Language of work: dimensions: time-space information, clothing and objects bearing the characters. Gestures and movements. Entering and leaving scene, tone of voice communication intention. They are very abundant. Characters: asides (communication mode in which a character spoke the words with the intention that they are not perceived by peer) has grown from the work of the maids talking about Berlanga. Monologues (modified form of the part, a character uttered speech to express his feelings for his opinion on the facts determined). Dialogues: we classify them into three groups according to their content. Panel to: informative dialogues: in the anecdotal stories that are developed or discharged opinions about characters and situations. Group dialogues in which is an indication of the space or time. Action Groups dialogues in which the characters face positions that allow the progress of dramatic action.

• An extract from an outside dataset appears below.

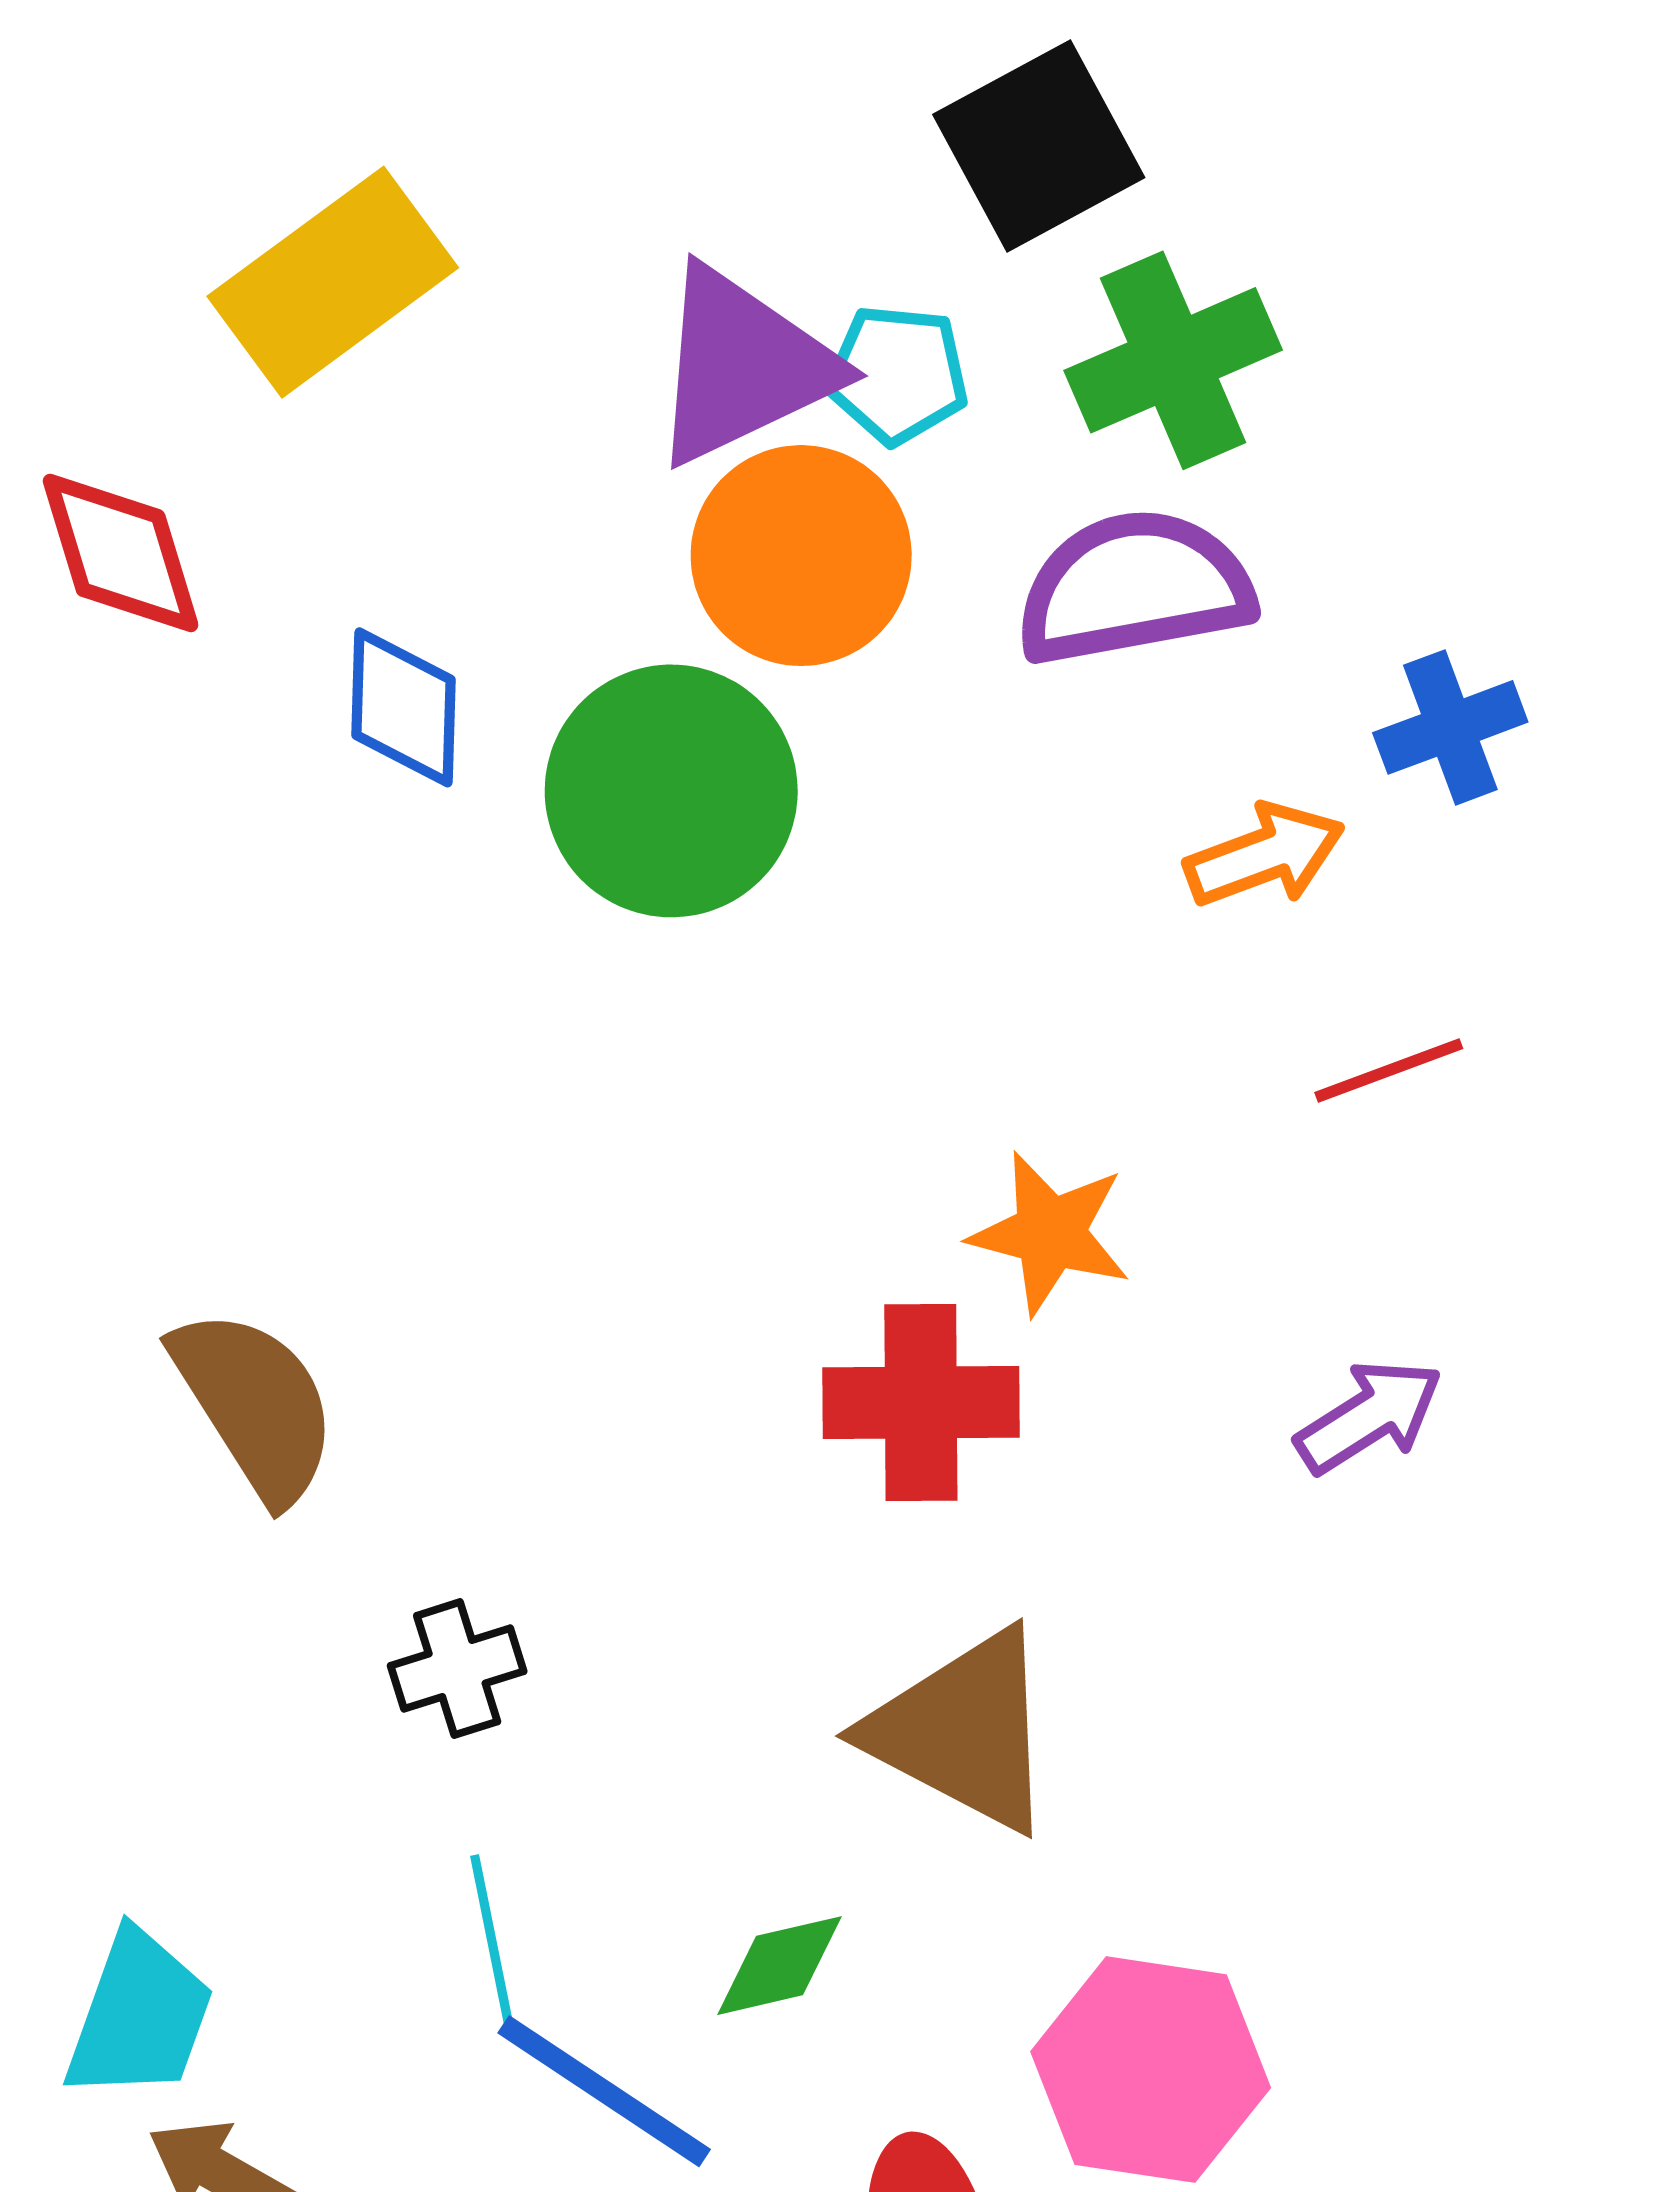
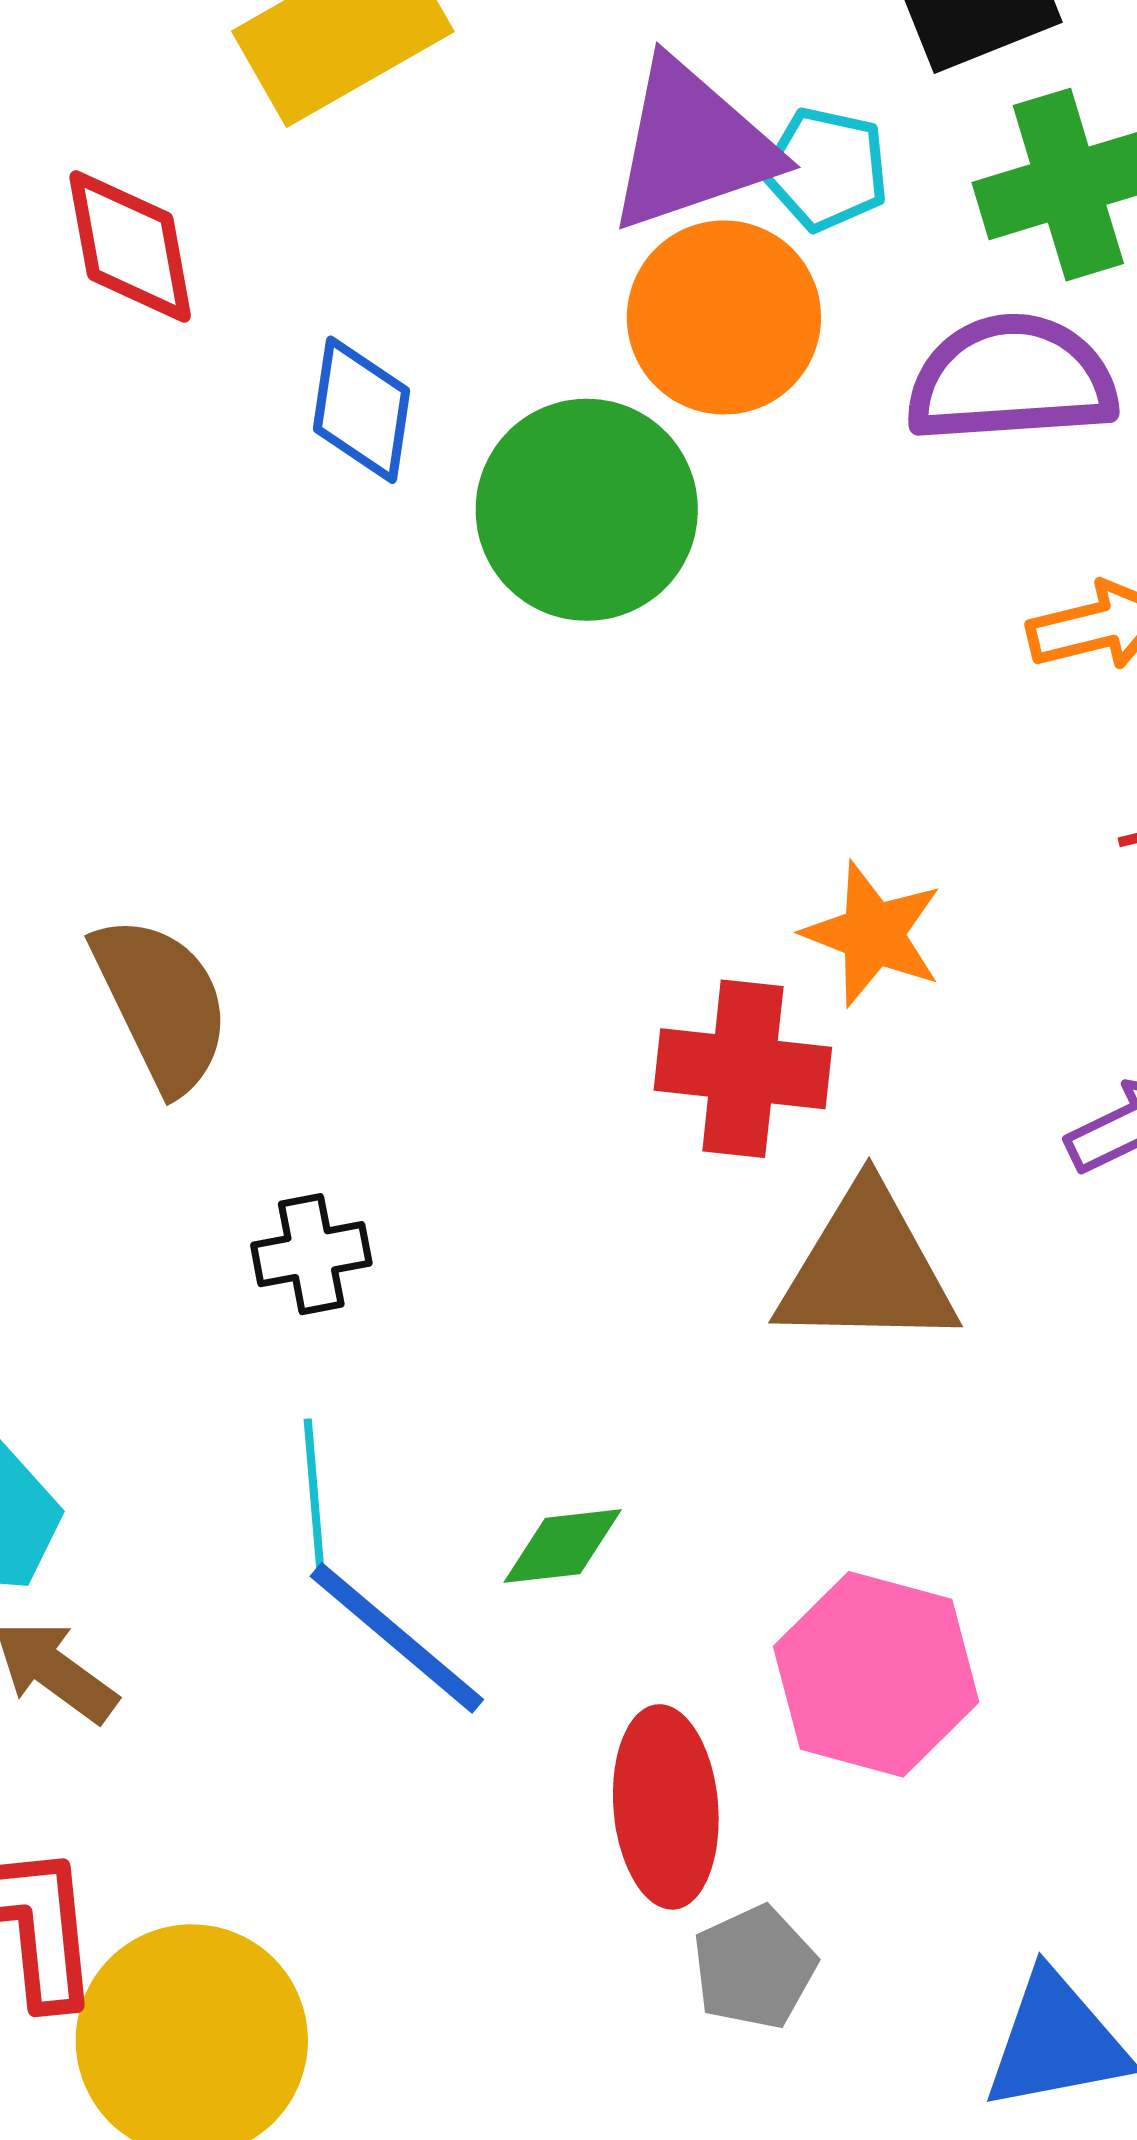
brown triangle: (963, 1731) -> (867, 1269), moved, turned -33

The most important note of the talks is the use of social traits with traits of barbarism point there, two earthquakes, examples of rural lexicon, popular sayings, some phrase, different treatment formulations, direct allusions, phrases with double meanings … should be emphasized in the SIP settings literary theft, civilians, symbols … the language is written in prose prepare four versions found in the verse. In the event one in the litany that do nothing and pray that accompany women’s duet in the song of the senators, in the third act when the reciting a popular saying, the last occasion in which he sings with Maria Josefa sheep lullaby arms.